Your mentioning the printing exposure time implies that you found it long in comparison to what you are used to from other film/developer combinations you have tried and *printed on the same paper*. If that is so, this is indeed a strong indication that something is not right. If you have changed your paper or your light source, this might be aller there is to it.

Ruling out the other trivial errors, such as

- wrong speed on the meter (in-camera or other),

- wrong developer dilution (too concentrated).

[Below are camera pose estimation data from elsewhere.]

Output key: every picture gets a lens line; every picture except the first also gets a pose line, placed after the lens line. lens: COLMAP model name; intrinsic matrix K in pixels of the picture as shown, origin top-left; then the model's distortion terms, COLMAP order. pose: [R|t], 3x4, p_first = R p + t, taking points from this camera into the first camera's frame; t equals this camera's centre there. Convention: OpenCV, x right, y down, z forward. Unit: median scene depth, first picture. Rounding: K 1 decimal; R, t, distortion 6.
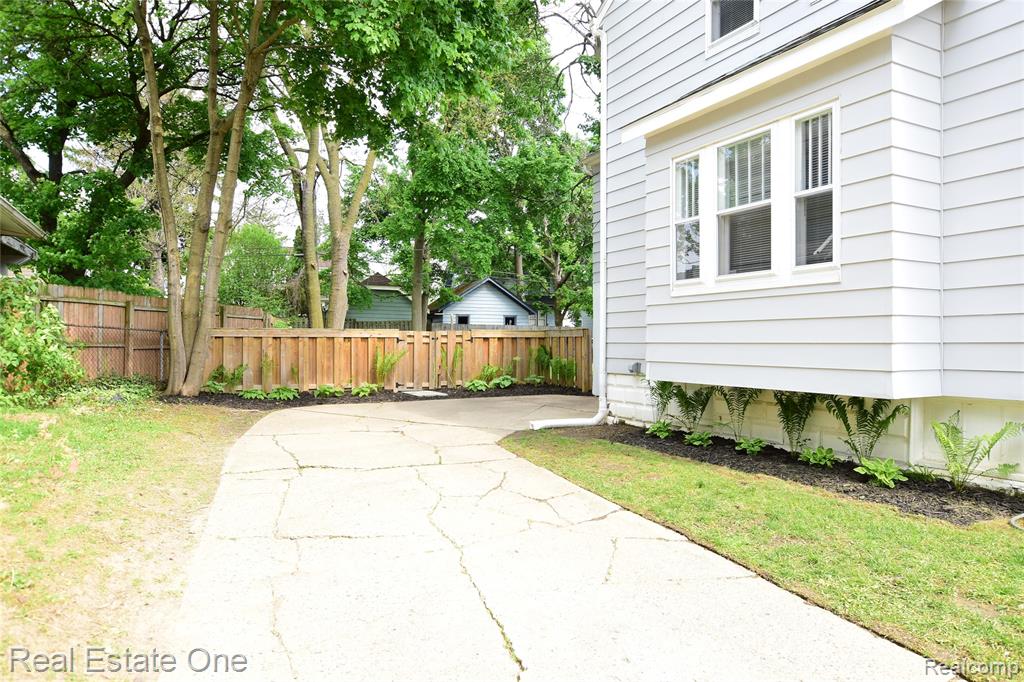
lens RADIAL K [[652.9, 0, 512.0], [0, 652.9, 341.0], [0, 0, 1]] dist [0.003136, -0.001145]
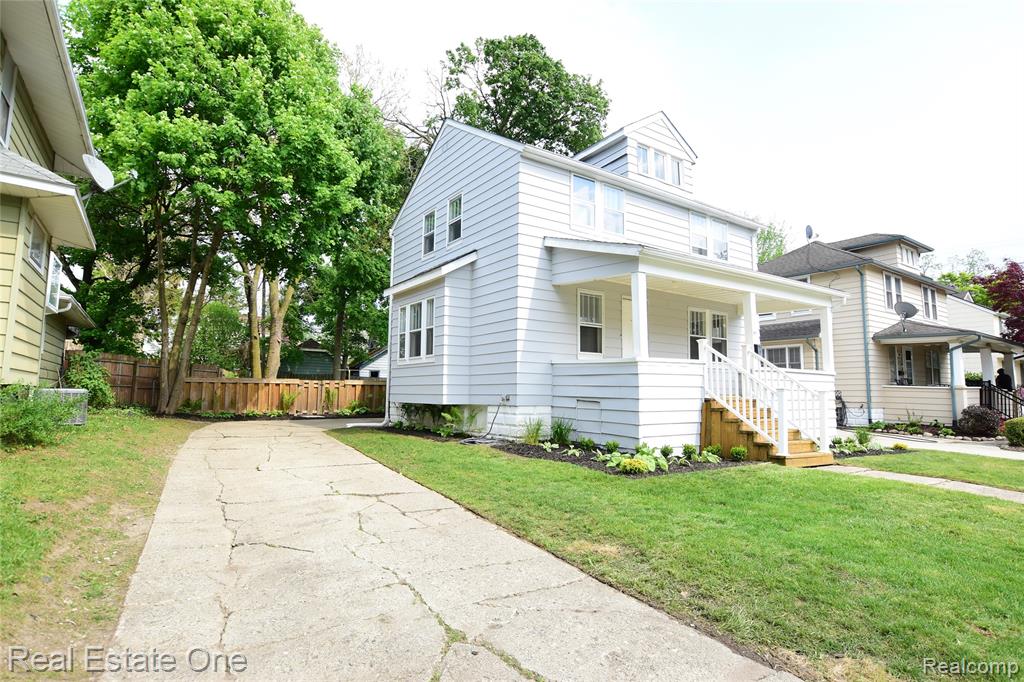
lens RADIAL K [[537.2, 0, 512.0], [0, 537.2, 341.0], [0, 0, 1]] dist [-0.015745, 0.000768]
pose [[0.992056, 0.020179, 0.124169, 0.212673], [-0.008352, 0.995438, -0.095044, 0.012253], [-0.125520, 0.093251, 0.987699, -0.488205]]
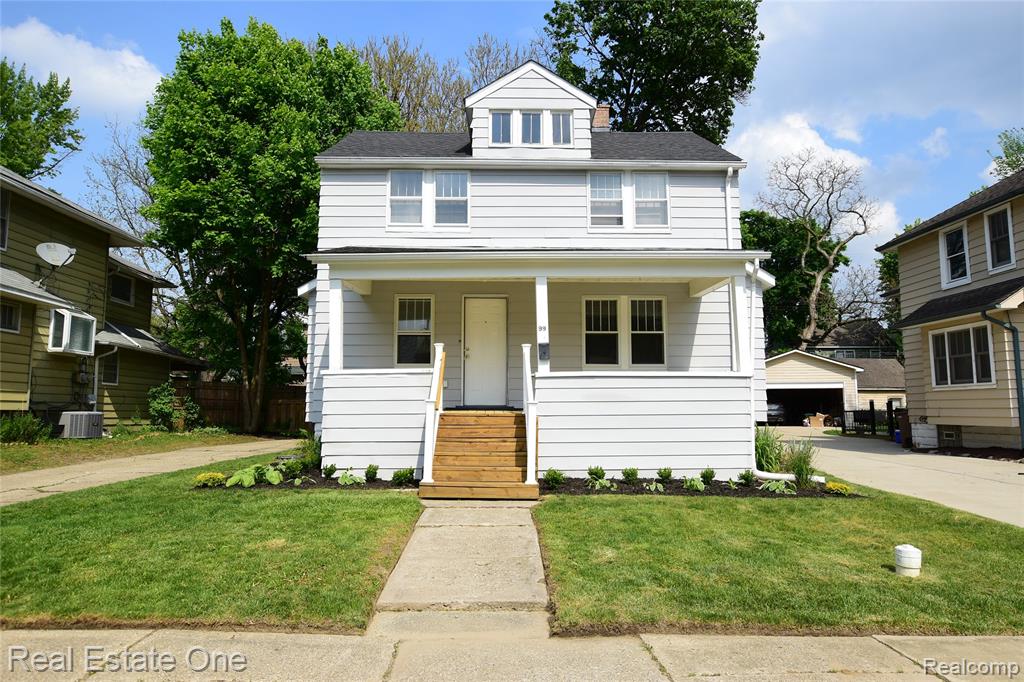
lens RADIAL K [[652.9, 0, 512.0], [0, 652.9, 341.0], [0, 0, 1]] dist [0.003136, -0.001145]
pose [[0.898312, -0.052232, -0.436243, 0.974536], [0.005936, 0.994261, -0.106820, 0.017574], [0.439319, 0.093368, 0.893466, -0.441164]]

you are left with the following potential causes:

1) Development time is too long.

In this case, the negatives are not underexposed, i.e. there is sufficient shadow detail (as you say there is), but the lights are very dense. To check, make a test shot of a test target with at least three uniform areas of sufficient size, and under diffuse lighting. Try to measure the reflective contrast between the areas. The difference between the darkest and lightest areas of your test target should be about five or six f-stops, and the dark and light areas should have some detail. Process the film as you did before, and try to print it with both the dark and the light areas showing some detail. If that takes about grade 2 or 3, I think there is no problem. If you need a very soft grade, the development time is too long. Reduce by say 15% and try again.

Alternatively, if you find it hard to produce an appropriate test target, get a fairly uniform surface with some texture, such as a woollen sweater. Bracket this around the exposure suggested by your meter, starting at minus five stops, minus four ... plus/minus zero (i.e. meter reading) until plus five. Process the film as before. Then print the minus-two shot on grade 2 so that it comes out pretty dark, but with full detail. (It's the zone III shot.) Print the plus/minus zero one *at the same time/aperture and grade*. It should be very similar to an 18% gray card. The plus-three shot should (when printed exactly as the others) still show some highlight detail. Again, if this holds, you have no problem. If the plus shots are too bright, you are over-developing.

2) Overexposure If the meter setting is correct, and the film is overexposed, you will naturally find lots of shadow detail, and with modern films and developers, the hightlights may still be on the linear part of the characteristic curve. The film will, however, be unnecessarily grainy. If you can compare your meter's reading of a sufficiently uniform area to that of another meter, you should find a potential malfunction. If no other meter is available, shoot a test target. (See above.) Measure the test target (preferably spot-metering, or from a close distance), and shoot it at the exposure given by the meter, minus two f-stops, minus three f-stops, ... until say, minus five f-stops. If the reading was OK, the shot at minus two f-stops will give you a zone III negative, i.e. one with full shadow detail. The other shots should have less and less detail. At the latest, the one at minus five should be clear film base. (Compare it to the unexposed film rebate.) If it is not, you are indeed over-exposing., i.e. your meter gives low readings.